Why is using my DistilBERT model for inference so slow?

I am using DistilBERT for sequence classification on a dataset of books. Since books will naturally overflow the limit of 512 tokens, I generate a new dataset that splits the books into chunks (preserving the labels from the original books). I fine-tuned a DistilBERT model with this dataset and now I want to extract the average pooled_output embedding for each book.

The way I am doing this is as follows:

def getAveragePooledOutputs(model, encoded_dataset):

  book_embeddings_dataset = {'meaned_pooled_output': [], 'book_title': [], 'genre': [], 'labels': []}
  # array telling us the starts of each book in the dataset
  book_changes = get_book_changes_idx(encoded_dataset['book_title']) 

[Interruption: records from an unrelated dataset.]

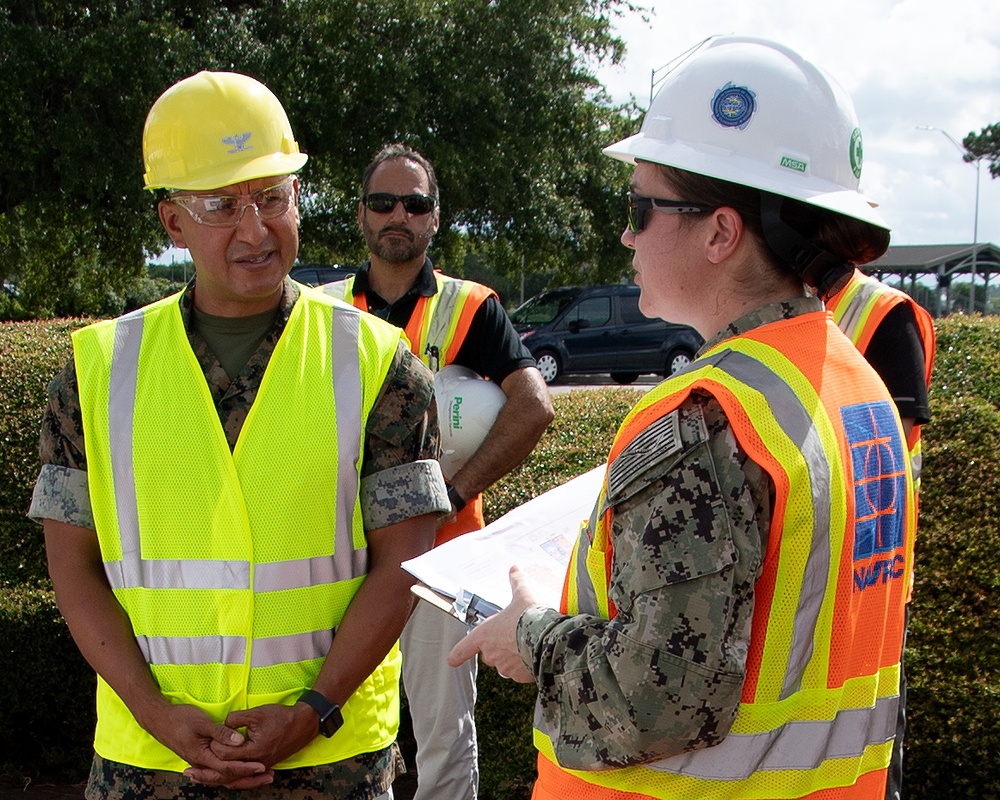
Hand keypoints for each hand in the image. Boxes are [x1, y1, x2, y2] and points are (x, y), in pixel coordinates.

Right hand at [140, 702, 272, 788]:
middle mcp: (202, 764)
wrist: (160, 720)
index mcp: (202, 756)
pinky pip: (219, 771)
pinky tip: (242, 772)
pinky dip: (232, 772)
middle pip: (227, 776)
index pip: (228, 767)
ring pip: (223, 776)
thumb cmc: (180, 719)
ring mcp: (201, 762)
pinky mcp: (201, 758)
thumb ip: (221, 733)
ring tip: (260, 776)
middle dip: (248, 777)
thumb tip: (240, 741)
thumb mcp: (202, 722)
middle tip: (268, 776)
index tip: (262, 766)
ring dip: (242, 777)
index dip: (246, 767)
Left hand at [208, 702, 316, 770]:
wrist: (303, 724)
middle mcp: (257, 763)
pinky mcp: (265, 765)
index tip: (211, 736)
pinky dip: (235, 774)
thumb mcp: (257, 713)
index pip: (225, 754)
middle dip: (213, 765)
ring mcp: (261, 766)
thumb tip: (223, 724)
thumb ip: (236, 719)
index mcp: (254, 751)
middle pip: (228, 770)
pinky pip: (246, 776)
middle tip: (202, 759)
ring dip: (221, 773)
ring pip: (236, 777)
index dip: (215, 745)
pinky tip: (227, 771)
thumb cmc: (281, 717)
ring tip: (208, 769)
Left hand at [448, 565, 537, 683]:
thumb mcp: (522, 594)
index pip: (463, 648)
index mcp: (484, 635)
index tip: (452, 660)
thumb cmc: (529, 616)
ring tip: (527, 643)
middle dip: (500, 646)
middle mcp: (491, 653)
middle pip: (490, 653)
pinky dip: (525, 665)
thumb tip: (514, 568)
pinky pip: (520, 672)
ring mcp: (505, 667)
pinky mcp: (520, 676)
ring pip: (506, 663)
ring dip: (513, 656)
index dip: (457, 654)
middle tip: (514, 634)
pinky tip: (535, 654)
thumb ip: (516, 581)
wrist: (547, 637)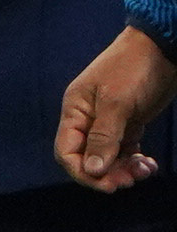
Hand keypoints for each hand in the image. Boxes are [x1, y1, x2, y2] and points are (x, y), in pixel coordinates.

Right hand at [60, 25, 176, 188]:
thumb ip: (103, 137)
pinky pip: (125, 150)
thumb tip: (92, 170)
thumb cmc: (134, 69)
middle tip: (131, 180)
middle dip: (108, 173)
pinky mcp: (129, 122)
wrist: (163, 47)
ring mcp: (109, 121)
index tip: (109, 184)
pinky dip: (135, 160)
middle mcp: (88, 119)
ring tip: (145, 170)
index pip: (67, 151)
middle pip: (88, 158)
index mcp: (75, 111)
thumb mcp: (117, 103)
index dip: (84, 172)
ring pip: (109, 157)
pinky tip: (149, 164)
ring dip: (125, 169)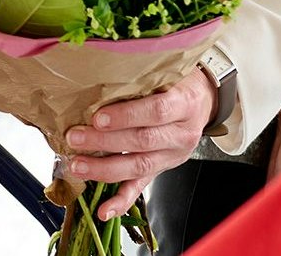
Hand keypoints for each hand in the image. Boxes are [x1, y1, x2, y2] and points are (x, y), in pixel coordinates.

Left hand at [63, 67, 214, 221]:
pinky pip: (142, 187)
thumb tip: (101, 73)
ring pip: (139, 166)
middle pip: (143, 141)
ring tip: (78, 166)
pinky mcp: (162, 170)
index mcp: (185, 104)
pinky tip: (104, 210)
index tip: (98, 117)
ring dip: (105, 169)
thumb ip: (144, 75)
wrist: (204, 101)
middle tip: (75, 138)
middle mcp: (181, 134)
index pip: (156, 111)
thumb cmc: (180, 81)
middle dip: (105, 142)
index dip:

  for i in range(len(book_changes)):
    start = book_changes[i]
    end = None
    if i != len(book_changes):
      end = book_changes[i+1]
    else:
      end = len(encoded_dataset['input_ids'])

    input_ids = th.LongTensor(encoded_dataset['input_ids'][start:end])
    attention_mask = th.BoolTensor(encoded_dataset['attention_mask'][start:end])

    with torch.no_grad():
      embeddings = model.distilbert(input_ids=input_ids, attention_mask=attention_mask, output_hidden_states=True)[0][:,0] # Pooled output
      book_embeddings = th.mean(embeddings, dim=0) # Takes the mean of the pooled output
      ...

This seems to work except for the fact that it is painfully slow. Much slower than it is to train the model for example. Why is it so slow and is there any way that I can speed it up?